■ 提示文 ■
◇ ◇ ◇

大学院生:鶴田 菜摘 / 助教:フィオナ・スピレット / 教授:桐原 聡秀
大学院生:鶴田 菜摘 / 助教:フィオナ・スピレット / 教授:桐原 聡秀
粉体分散光造形プロセス
どのようにして多次元構造を製造するのか 論文
光硬化性樹脂に金属やセラミック粉体を混合し、光造形を実施すれば複合材料の構造体を精密成型できます。素材粉体を分散した液体樹脂を容器に入れ、沈殿しないように攪拌しながら紫外線レーザで描画し、任意形状の2次元断面を次々に積層すれば、複雑形状の3次元構造を精密に製造できます。プラスチック製の構造体に金属粉体を混合すれば強度が向上するだけでなく導電体として利用できますし、セラミック粉体を混合すれば絶縁性が向上し誘電体としても応用できます。樹脂による構造成形に加えて分散粒子による機能付与が実現します。
自転公転式ペースト素材調合
どのようにして多次元構造を製造するのか 論文
微粒子ペーストの調合には自転公転式の攪拌脱泡装置を活用します。固体微粒子と液体樹脂を混合して容器へ入れ、密封した状態で公転させますと、遠心分離により空気が抜けてゆきます。これと同時に容器を自転させますと、微粒子を樹脂へ混合分散することが可能です。微粒子の分散量を調節することで、力を加えると流動化し、力を抜くと固形化する、特殊なチクソ性流体が得られます。微粒子が半分以上の堆積を占める光硬化性の樹脂ペーストが調合でき、光造形を経て脱脂焼成により緻密な組織が得られる、最適なペースト素材なのです。

◇ ◇ ◇

■ 確認用記録 ■
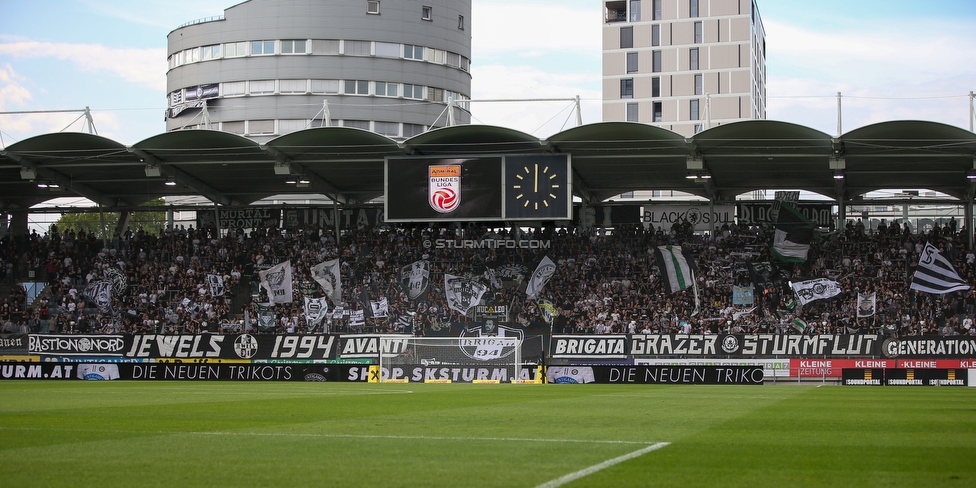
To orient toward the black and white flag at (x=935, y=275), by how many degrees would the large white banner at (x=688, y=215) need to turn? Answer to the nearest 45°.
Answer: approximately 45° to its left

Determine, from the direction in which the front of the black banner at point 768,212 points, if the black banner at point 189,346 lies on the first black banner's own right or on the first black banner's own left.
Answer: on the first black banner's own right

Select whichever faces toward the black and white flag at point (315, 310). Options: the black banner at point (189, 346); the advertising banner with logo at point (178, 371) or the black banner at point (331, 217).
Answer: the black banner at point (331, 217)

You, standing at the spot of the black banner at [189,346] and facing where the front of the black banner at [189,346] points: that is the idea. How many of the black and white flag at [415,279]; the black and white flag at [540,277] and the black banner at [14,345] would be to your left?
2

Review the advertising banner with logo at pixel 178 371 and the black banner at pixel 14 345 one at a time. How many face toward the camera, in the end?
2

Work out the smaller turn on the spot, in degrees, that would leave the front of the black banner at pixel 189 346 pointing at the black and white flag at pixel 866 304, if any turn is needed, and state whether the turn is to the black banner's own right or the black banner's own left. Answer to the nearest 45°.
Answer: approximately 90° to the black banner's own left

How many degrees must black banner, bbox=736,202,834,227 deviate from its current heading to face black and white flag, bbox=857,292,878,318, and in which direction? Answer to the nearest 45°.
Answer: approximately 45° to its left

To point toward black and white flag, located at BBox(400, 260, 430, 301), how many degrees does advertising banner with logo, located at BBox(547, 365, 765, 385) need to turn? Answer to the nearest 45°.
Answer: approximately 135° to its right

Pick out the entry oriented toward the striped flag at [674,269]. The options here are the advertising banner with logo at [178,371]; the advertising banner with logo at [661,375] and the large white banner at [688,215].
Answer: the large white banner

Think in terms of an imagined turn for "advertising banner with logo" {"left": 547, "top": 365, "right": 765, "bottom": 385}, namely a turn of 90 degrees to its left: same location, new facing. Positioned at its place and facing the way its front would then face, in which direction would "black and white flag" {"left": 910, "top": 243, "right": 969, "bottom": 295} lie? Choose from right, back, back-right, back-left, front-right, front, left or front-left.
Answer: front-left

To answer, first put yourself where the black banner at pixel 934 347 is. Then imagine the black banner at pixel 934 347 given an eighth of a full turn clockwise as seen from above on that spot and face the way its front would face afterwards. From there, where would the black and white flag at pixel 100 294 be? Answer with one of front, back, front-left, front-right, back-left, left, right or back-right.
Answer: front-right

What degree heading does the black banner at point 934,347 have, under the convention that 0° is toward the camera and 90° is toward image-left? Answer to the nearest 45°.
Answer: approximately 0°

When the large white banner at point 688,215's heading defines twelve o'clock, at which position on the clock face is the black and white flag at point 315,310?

◇ ◇ ◇

■ 課題 1 ■
光造形についての文章によると、微粒子ペーストの調合に使う装置は何か。
■ 課題 2 ■
光造形についての文章を、最後の文の後から書き進めること。

■ 解答 1 ■
自転公転式の攪拌脱泡装置である。

■ 解答 2 ■
直接的セラミック光造形プロセス
どのようにして多次元構造を製造するのか 論文
光造形プロセスでは、成形と熱処理の段階的なプロセスが必須ですが、紫外線レーザの強度を増すと直接的な造形が可能です。波長の短い紫外線は微粒子の隙間を通り抜け、乱反射を繰り返しながら局所的に強度を増します。これは局在化と呼ばれる特殊な電磁波の共振現象であり、ペースト素材内部で温度が急激に上昇することを示します。この現象により樹脂成分を焼失させ、微粒子を焼結することができるるのです。レーザ走査により局所的な脱脂焼成を連続させて断面層を形成し、積層により層間を接合してゆけば構造体を成形できます。
誘電体構造マイクロ波制御
多次元構造はどのように応用展開できるか 論文
酸化チタンはチタニアとも呼ばれ、誘電体として電磁波を透過し伝播させます。同じく誘電体であるアクリル系の光硬化性樹脂に粉末を分散すれば、光造形により電磁波の制御構造が作成できます。構造を持たない塊ですと電波を吸収も反射もせずに透過させるだけです。しかし、周期的な配列を導入すると、電磁波の回折現象が生じ、構造に見合った波長の電波だけを反射する性質が生まれます。さらに、自己相似構造を導入すれば、大中小の様々な孔を多数あけられるため、内部表面積が幾何級数的に増加し、特定波長の電波を吸収する性質が生まれます。
金属ガラス製電磁波制御デバイス
多次元構造はどのように応用展開できるか 論文
金属ガラスとは複数種類の原子が混合されて、きれいに整列した結晶構造を全く持たない物質であり、高い強度や腐食へ耐性など様々な利点が生まれます。そのなかでも磁力をきれいに透過させる磁性体、即ち磁石を接触させると直ちに磁石になる金属ガラスに注目し、微粒子を光硬化性樹脂に分散して光造形を実施しました。加熱焼結すると金属ガラスが結晶化してしまうので、低融点の酸化物ガラスを繋ぎとして利用しました。微細な周期構造によりマイクロ波長の電磁波を回折できますし、磁場を加えると機能を発現する周波数が変化します。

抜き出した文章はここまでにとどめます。